The right side of my air ride suspension isn't holding the pressure. I had a local garage have a look at it whist doing the cam belt and they identified which side it was, and that it was in the line not the bag.

Where can I buy a new length of airline from? And I presume the best way to replace it is to tape the end of the old pipe to the start of the new pipe and pull it through?

Anything else I should know before doing this job?


----------



## Sprinta (Sep 15, 2010)

the airline will probably be the standard 8mm push fit stuff that is common to light commercial stuff - do you have a Pirtek or large motor factor in the area, I reckon they should be able to help


----------



## drcotts (Feb 23, 2006)

H Spannerhead
i would identify more precisely where the leak is as it may be a didgy fitting and you would replace all that ppe for nowt.

You can get all ther fittings you need here but just need to measure the OD of the pipe.

if you find a damaged section say a split or a bit where the exhause has meltd through this can often be repaired by cutting out the damaged part and fitting a joiner or a small section of pipe and 2 joiners

http://www.ebay.co.uk/itm/Pneumatic...ng_MJ&var=&hash=item3ccb794a8f#ht_3661wt_1052

Phill


----------



## listerdiesel (Aug 3, 2012)

Most hose & tube places sell it, check for size though, Metric 6.0mm won't work always with 1/4" 6.4mm fittings. 8mm and 5/16" are compatible.

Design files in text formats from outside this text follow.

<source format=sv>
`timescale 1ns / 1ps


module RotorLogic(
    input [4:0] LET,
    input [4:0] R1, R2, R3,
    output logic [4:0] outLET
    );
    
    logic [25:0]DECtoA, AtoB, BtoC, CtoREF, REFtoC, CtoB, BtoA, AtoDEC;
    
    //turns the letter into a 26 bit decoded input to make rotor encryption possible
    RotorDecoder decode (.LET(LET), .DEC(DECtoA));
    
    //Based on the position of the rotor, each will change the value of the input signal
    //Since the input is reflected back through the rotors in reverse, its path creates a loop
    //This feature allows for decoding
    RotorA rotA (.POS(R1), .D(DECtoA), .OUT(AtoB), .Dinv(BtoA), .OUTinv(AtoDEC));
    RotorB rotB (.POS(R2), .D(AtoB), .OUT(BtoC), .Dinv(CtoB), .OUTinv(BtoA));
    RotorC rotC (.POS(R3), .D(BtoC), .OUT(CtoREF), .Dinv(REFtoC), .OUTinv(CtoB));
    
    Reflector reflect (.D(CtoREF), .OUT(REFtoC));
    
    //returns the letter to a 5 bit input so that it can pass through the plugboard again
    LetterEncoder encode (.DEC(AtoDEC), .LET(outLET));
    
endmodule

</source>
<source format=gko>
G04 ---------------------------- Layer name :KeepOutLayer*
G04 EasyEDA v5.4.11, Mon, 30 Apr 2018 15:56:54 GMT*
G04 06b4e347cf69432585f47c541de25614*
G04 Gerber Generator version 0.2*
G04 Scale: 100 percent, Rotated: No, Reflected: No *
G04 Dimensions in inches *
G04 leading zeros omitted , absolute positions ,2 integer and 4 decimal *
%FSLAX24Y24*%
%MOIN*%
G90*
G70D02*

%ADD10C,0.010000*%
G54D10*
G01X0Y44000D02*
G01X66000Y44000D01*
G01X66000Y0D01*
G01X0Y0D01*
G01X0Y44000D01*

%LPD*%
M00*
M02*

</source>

Look for industrial hose & tube suppliers in Yellow Pages or Google.

Trucks use it to a limited degree for some parts, but they mainly use 8mm and 10mm pipe.

Peter


----------



## 747 (Oct 2, 2009)

I expect your pipe will be Metric. You can check by measuring the inside diameter of the pipe. The old Imperial plastic pipe was measured across the OD.

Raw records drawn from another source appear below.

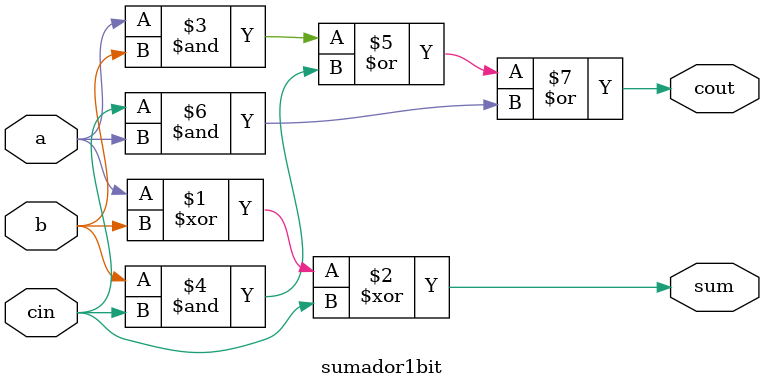
<source format=v>
`timescale 1ns / 1ps
module sumador1bit (
	// Declaracion de entradas
	input a,b,cin,
	// Declaracion de salidas
	output sum, cout
);
 // logica combinacional de salidas respecto a entradas

assign sum  = (a ^ b) ^ cin;
assign cout = (a & b) | (b & cin) | (cin & a);

endmodule

</source>
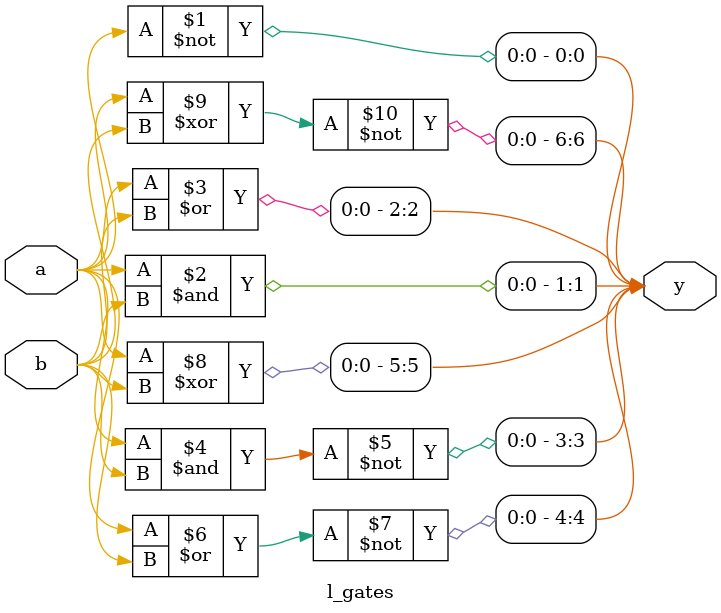
<source format=v>
`timescale 1ns / 1ps


module l_gates(
    input a,
    input b,
    output [6:0] y
    );
    assign y[0]=~a;
    assign y[1]=a&b;
    assign y[2]=a|b;
    assign y[3]=~(a&b);
    assign y[4]=~(a|b);
    assign y[5]=a^b;
    assign y[6]=~(a^b);
endmodule

</source>
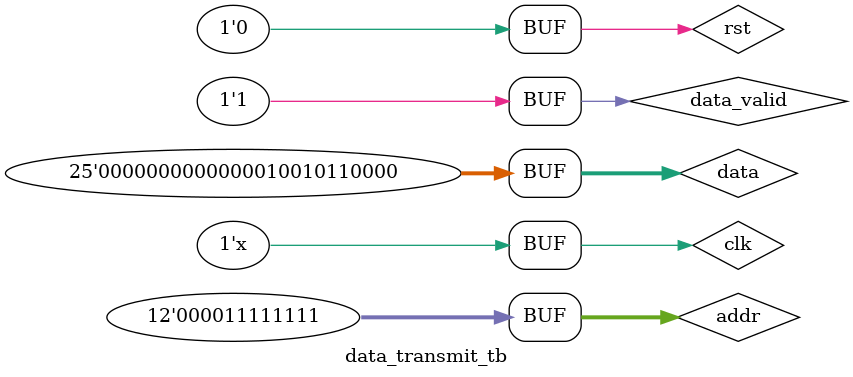
<source format=v>
module data_transmit_tb();

reg clk,rst;
reg[24:0] data;
reg[11:0] addr;
reg data_valid;


always begin
    #5 
    clk <= ~clk;
end

initial begin
    clk <= 0;
    rst <= 1;
    #20
    rst <= 0;
    # 10
    data <= 25'd1200;
    addr <= 12'd255;
    # 10 
    data_valid <= 1;
end

Data_Transmit DATA_TRANSMIT_0(
    .clk(clk),
    .rst(rst),

    .data_valid(data_valid),
    .data(data),
    .addr(addr),

    .RX(RX),
    .TX(TX)
);

endmodule

</source>
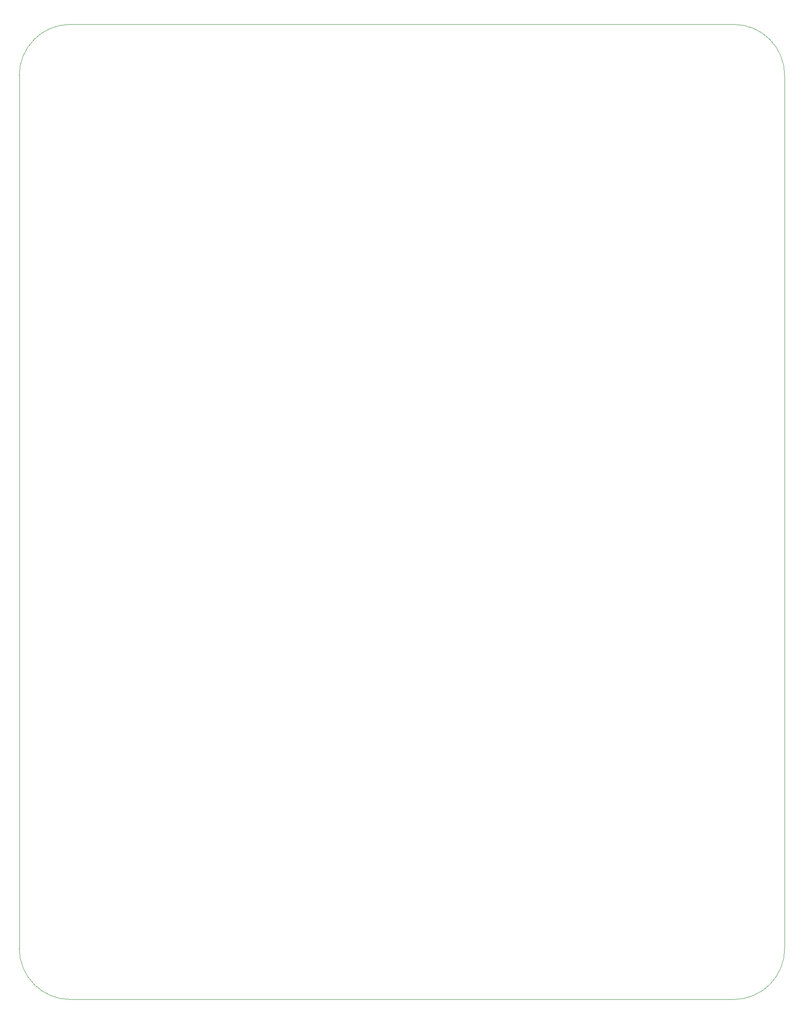
<source format=gbr>
%TF.GenerationSoftware,KiCad,Pcbnew,(5.1.9)-1*%
%TF.CreationDate,2021-09-09T23:53:42+02:00*%
%TF.ProjectId,SwitchBox,53776974-6368-4426-9f78-2e6b69636164,rev?*%
%TF.SameCoordinates,Original*%
%TF.FileFunction,Profile,NP*%
%FSLAX46Y46*%
G04 Gerber Fmt 4.6, Leading zero omitted, Abs format (unit mm)*
G04 Created by KiCad (PCBNEW (5.1.9)-1) date 2021-09-09 23:53:42*
%MOMM*%
%LPD*%
G01*
G04 APERTURE LIST*
%TA.AperFunction,Profile*%
%ADD10C,0.050000*%
%TD*%
G04 APERTURE END LIST*
D10*
X181290000Y-212370000D02*
X181290000Y-41370000D01*
X41290000Y-222370000D02*
X171290000Y-222370000D01*
X31290000Y-41370000D02*
X31290000Y-212370000D01*
X171290000Y-31370000D02*
X41290000Y-31370000D01*
X41290000Y-222370000D02*
G75*
G02*
X31290000Y-212370000I0J10000000D01*
G01*
X181290000Y-212370000D02*
G75*
G02*
X171290000Y-222370000I-10000000J0D01*
G01*
X171290000Y-31370000D02*
G75*
G02*
X181290000Y-41370000I0J-10000000D01*
G01*
X31290000Y-41370000D02*
G75*
G02*
X41290000Y-31370000I10000000J0D01*
G01*
M02*

</source>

Do a google but it should be readily available. As has been said, if the hole is in the middle of a length, just cut the piece out. Anyone who sells the pipe will sell the fittings as well. They will give you advice of what you need.


----------



## worzel (Apr 12, 2007)

*Air line pipe*

Hi, I have some pipe and some fittings.
Now sold van.
Give me a ring 07811782777

Mike.


----------



## cabby (May 14, 2005)

There is a parts factor supply in the Kemptown industrial park bottom of Freshfield road. Eastern road behind the bingo.
Also in Albion st.Portslade which is off North rd, this at the bottom of boundary rd. last st.on the right going down from station.

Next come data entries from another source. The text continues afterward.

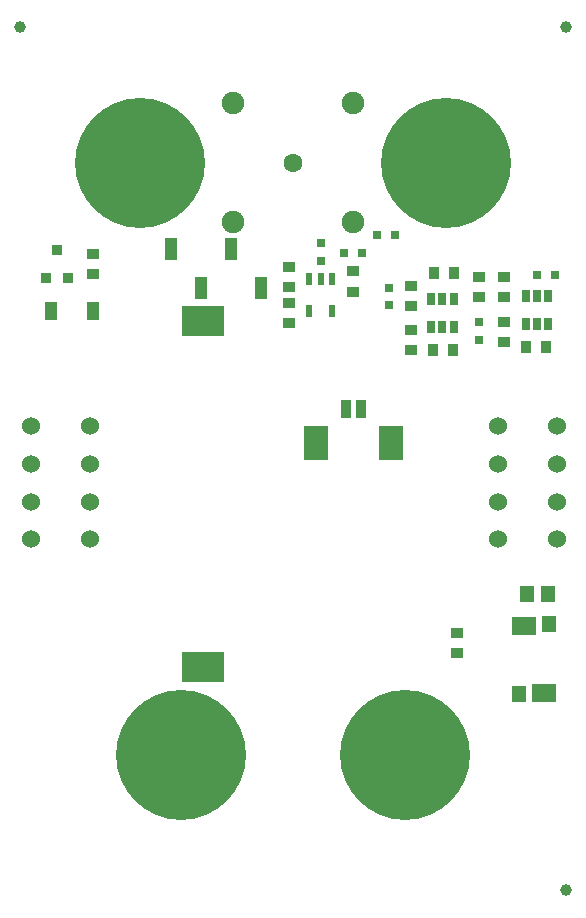
<source format=gbr>
%TF.GenerationSoftware,Altium Limited,Altium Designer,18.1.9 (240)*%
G04 Layer_Color=255*
%FSLAX45Y45*%
%MOMM*%
%TF.FileFunction,Pads,Bot*%
%TF.Part,Single*%
G01*
G75*
%TA.AperFunction,ComponentPad*%
%ADD12C,1.90000*%
%ADD13C,1.60000*%
%ADD15C,1.52400*%
%TA.AperFunction,SMDPad,CuDef*%
%ADD17R,1.00000X1.91000*%
%ADD18R,2.00000X1.65000*%
%ADD19R,1.15000X1.40000*%
%ADD20R,1.00000X0.90000*%
%ADD21R,0.90000X1.00000*%
%ADD22R,1.20000X1.40000*%
%TA.AperFunction,SMDPad,SMDef*%
%ADD23R,0.60000X1.10000*%
%TA.AperFunction,SMDPad,CuDef*%
%ADD24R,0.90000X0.95000*%
%ADD25R,0.90000X0.95001*%
%ADD26R,0.81000X1.60000*%
%ADD27R,2.10000X3.00000*%
%ADD28R,1.10000X1.60000*%
%ADD29R,0.80000X0.80000*%
%ADD30R,3.60000X2.60000*%
%ADD31R,0.65000X1.10000*%
G04:AMPARAMS|DCode=32|XSize=1mm|YSize=1mm|CornerRadius=0.5mm|HoleSize=0mm|Usage=FLASHONLY|Rotation=90.000|XOffset=0mm|YOffset=0mm|HoleType=Round|Shape=RoundedRectangle|*
%AMROUNDEDRECTD32*
21,1,1.00000,0.00000,0,0,90.0*
21,1,0.00000,1.00000,0,0,90.0*
1,1,1.00000,0.00000,0.00000*
1,1,1.00000,0.00000,0.00000*
1,1,1.00000,0.00000,0.00000*
1,1,1.00000,0.00000,0.00000*
%
%ADD32ROUNDEDRECTD32*%
%ADD33R,0.80000X0.80000*%
%TA.AperFunction,ComponentPad*%
%ADD43C,11.00000*%
D12*
X2997802Y5995572D02*
D03*
Y7005572D02*
D03*
X1987802D02*
D03*
Y5995572D02*
D03*
D13*
X2492802Y6500572D02*
D03*
D15*
X4230000Y4270000D02*
D03*
Y3950000D02*
D03*
Y3630000D02*
D03*
Y3310000D02*
D03*
X4730000Y3310000D02*
D03*
Y3630000D02*
D03*
Y3950000D02*
D03*
Y4270000D02*
D03*
X270000D02*
D03*
Y3950000D02*
D03*
Y3630000D02*
D03*
Y3310000D02*
D03*
X770000Y3310000D02*
D03*
Y3630000D02*
D03*
Y3950000D02*
D03*
Y4270000D02*
D03*
D17*
X2224024Y5437124D02*
D03*
X1970024Y5766124D02*
D03*
X1716024Y5437124D02*
D03*
X1462024Y5766124D02*
D03*
D18*
X4450000Y2579998D02*
D03*
X4620002Y2010002D02*
D03*
D19*
X4660002Y2590001D02*
D03*
X4410000Y1999999D02*
D03*
D20*
X3879999Y2515000D02*
D03*
Y2345002D02*
D03*
X4281334Y5534999D02*
D03*
Y5365001D02*
D03*
X795001Y5554999D02*
D03*
Y5725002D02*
D03*
X4064702Y5359413D02*
D03*
Y5529411D02*
D03*
X2458483Y5313084D02*
D03*
Y5143082D02*
D03*
X2458482Y5613084D02*
D03*
Y5443084D02*
D03*
X3004312Y5408676D02*
D03*
Y5578676D02*
D03*
X4281334Y5154999D02*
D03*
Y4985002D02*
D03*
X3491074Y5282968D02*
D03*
Y5452968D02*
D03*
X3491074Y5082970D02*
D03*
Y4912968D02*
D03*
D21*
X3676066Y4912868D02*
D03*
X3846068D02*
D03*
X4632047Y4938261D02*
D03*
X4462045D02*
D03*
X3853598Y5563108D02*
D03*
X3683598D02*
D03*
D22*
X4470000Y2850000D02*
D03*
X4650000D02*
D03*
D23*
X2631970Y5514892D02*
D03*
X2726971D02*
D03*
X2821972D02*
D03*
Y5244890D02*
D03*
X2631970D02*
D03*
D24*
X590003Y5522503D02*
D03*
X495002Y5757498D02*
D03*
D25*
X400000Y5522497D02*
D03*
D26*
X2944082Y4415282D02*
D03*
X3069082D02*
D03*
D27*
X2689082Y4125282D02*
D03*
X3324082D02*
D03*
D28*
X795001Y5239999D02*
D03*
X444999D02*
D03*
D29*
X4064702Y4999318D02*
D03*
Y5149320D02*
D03*
X3301072Y5292967D02*
D03*
Y5442969D02*
D03*
X2730246Y5666670D02*
D03*
Y5816670D02*
D03*
D30*
X1731518Y2231898D02*
D03*
Y5161895D02*
D03*
D31*
X3852226Y5107969D02*
D03*
X3757225D02*
D03*
X3662224D02*
D03*
Y5347968D02*
D03*
X3757225D02*
D03*
X3852226D02*
D03*
X4654998Y5130001D02*
D03*
X4560002D02*
D03*
X4465001D02*
D03*
Y5370000D02*
D03*
X4560002D02*
D03*
X4654998D02*
D03*
D32*
X4807002Y7646998D02*
D03*
X4807000Y340003D02*
D03*
X180001Y7646998D02*
D03*
D33*
X2928224Y5732526D02*
D03*
X3078226D02*
D03*
X4560587Y5551204D02*
D03*
X4710589D02*
D03*
X3206680Y5889244D02*
D03*
X3356680D02*
D03*
D43*
X1539998Y1487001D02*
D03*
X1199999Y6500000D02*
D03*
X3439999Y1487001D02*
D03*
X3786999Y6500000D02*
D03*
%TF.MD5,9a49fb9b83cc3c08287e29b5a4964c59*%
M02*

</source>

I am going back around 5 years.so not sure about the Portslade one.

cabby


----------



## rosalan (Aug 24, 2009)

I bought mine from Screwfix.
Either online or from one of their many stores.

Alan


----------



## pneumatician (May 1, 2005)

Just Google Compressed air supplies or pneumatics and you should come up with Air / Pneumatic hose suppliers for your area. Many good engineering merchants also stock Nylon Hose/ Tubing.
You will need to be specific when ordering or take a few cm along to the supplier to get it matched.

http://www.pneumatictoolservices.co.uk/accessories.htm

Just one I quickly found. Sadly an Ingersoll Rand supplier but as you only want hose that doesn't matter. (I am ex Atlas Copco a competitor).


----------



## pomme1 (May 19, 2005)

747, isn't it the other way round? It certainly is with copper pipe, where e.g. the nominal metric equivalent of the old imperial 1/2" (12.5mm) pipe is 15mm.

Roger


----------